Is there a way of getting unique rows of a dask array that is larger than the available memory? Ideally, without converting it to a dask DataFrame?

I currently use this approach

import dask.array as da
import dask.dataframe as dd

dx = da.random.random((10000, 10000), chunks=(1000, 1000))
ddf = dd.from_dask_array(dx)
ddf = ddf.drop_duplicates()
dx = ddf.to_dask_array(lengths=True)

which works for bigger data-sets than np.unique(dx, axis=0) but eventually also runs out of memory.

I'm using Python 3.6 (but can upgrade), Dask 0.20 and Ubuntu 18.04 LTS.

Edgar H
  • 1,376
  • 2
  • 17
  • 31

1 Answers1

4

You can always just use numpy.unique:

import dask.array as da
import numpy as np

dx = da.random.random((10000, 10000), chunks=(1000, 1000))
dx = np.unique(dx, axis=0)

This may still leave you with memory issues when you try to use it with "data sets larger than my RAM", since it will run the calculation on a single node. There is a dask.array.unique function, but it doesn't support the axis keyword yet. This means that it will flatten the array and return the unique single values, not the unique rows. The sorting functions that would allow for any kind of a hand-rolled parallelized version don't seem to be implemented in dask.array either.

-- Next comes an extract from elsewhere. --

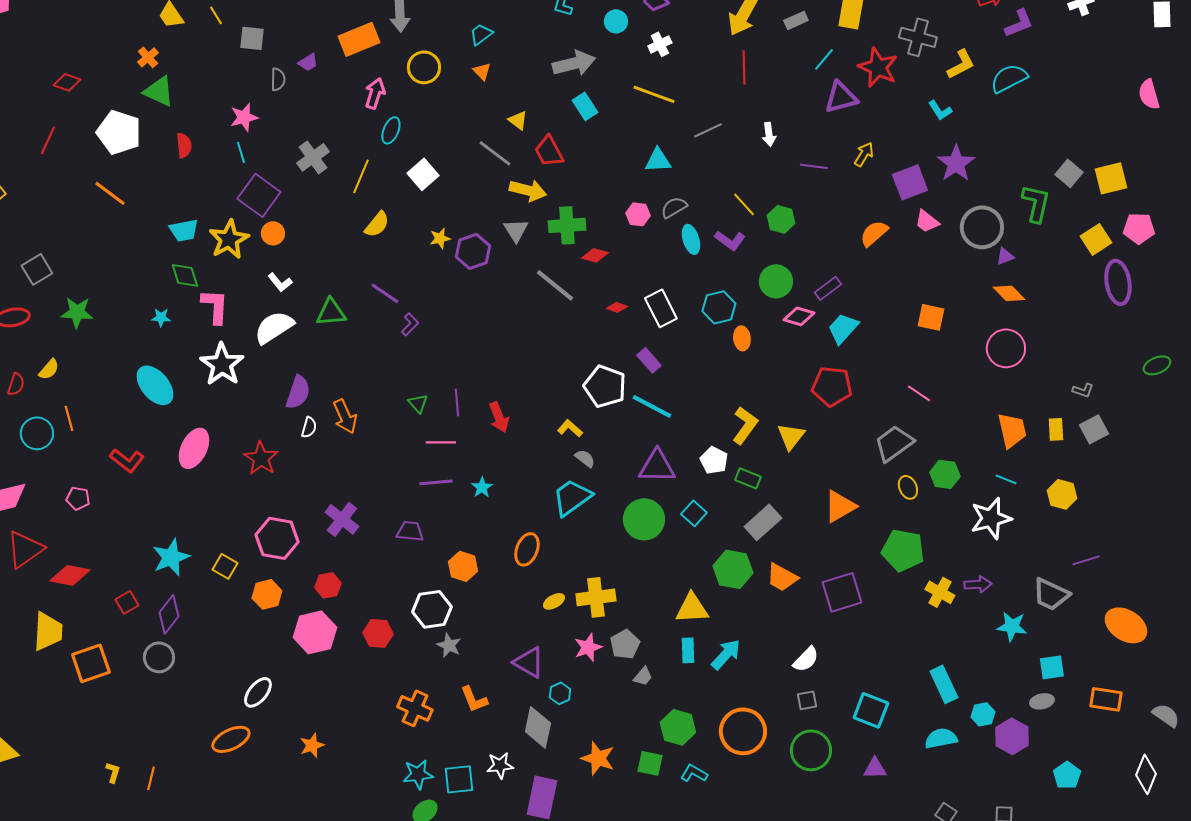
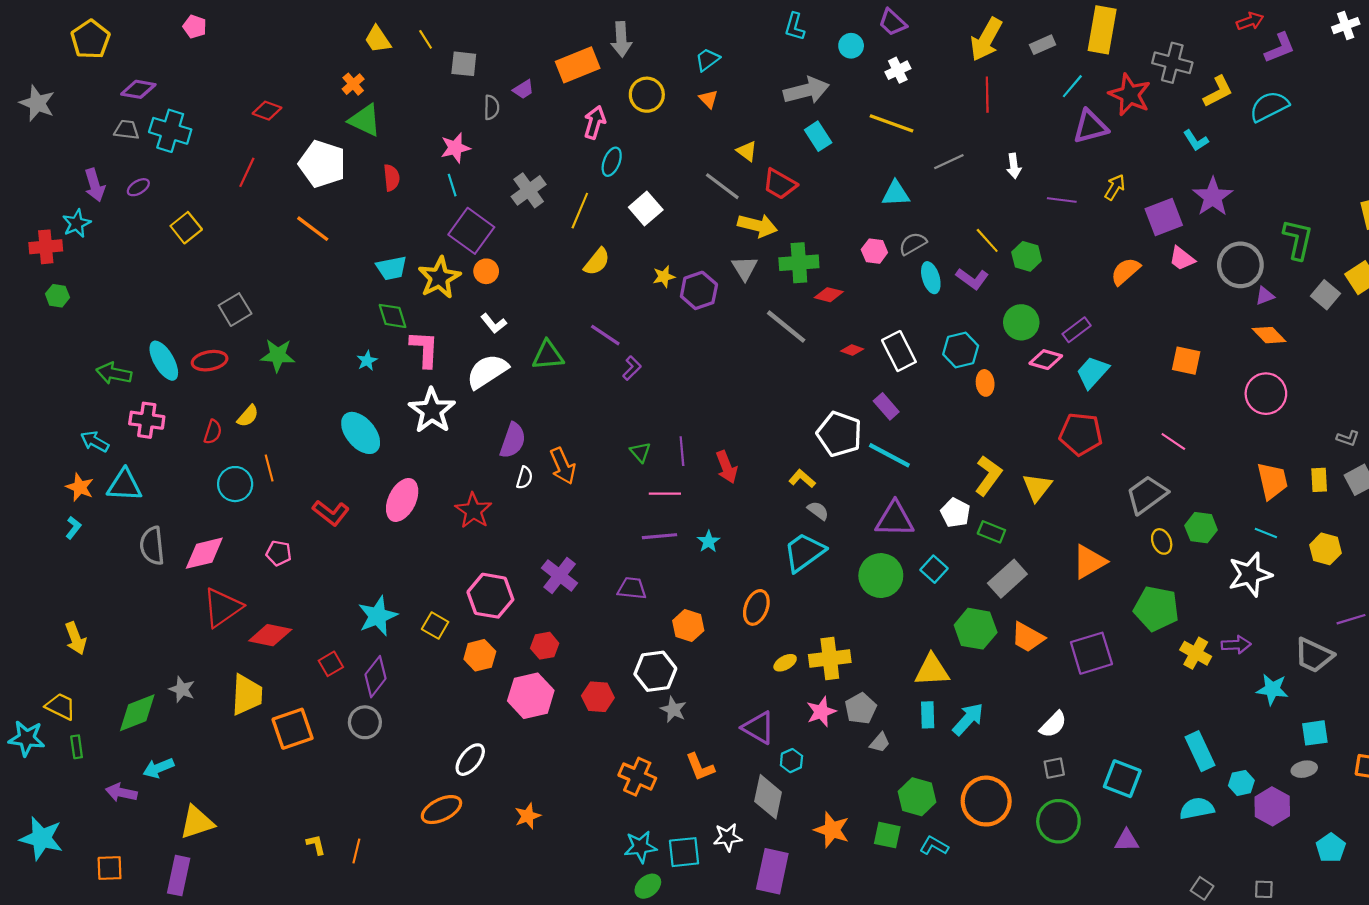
red trapezoid: (549, 151) -> (780, 184), turned -32
gray square: (1069, 173) -> (1325, 295), moved
cyan star: (161, 317) -> (367, 361), turned -30
yellow L-shape: (113, 772) -> (316, 845), turned -30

My recommendation would be to just suck it up for now and convert to dask.dataframe. This approach assures that you get the correct output, even if it's not the fastest conceivable implementation.

Edit

I initially thought there might be a simple hack that could be used to implement the axis parameter for dask.array.unique. However, the blob type trick that numpy.unqiue uses to implement its own axis keyword turns out to not carry over easily to Dask arrays, owing to the presence of chunks.

So no clever worakaround for now. Just use dask.dataframe.

tel
  • 13,005
  • 2
  • 44
  • 62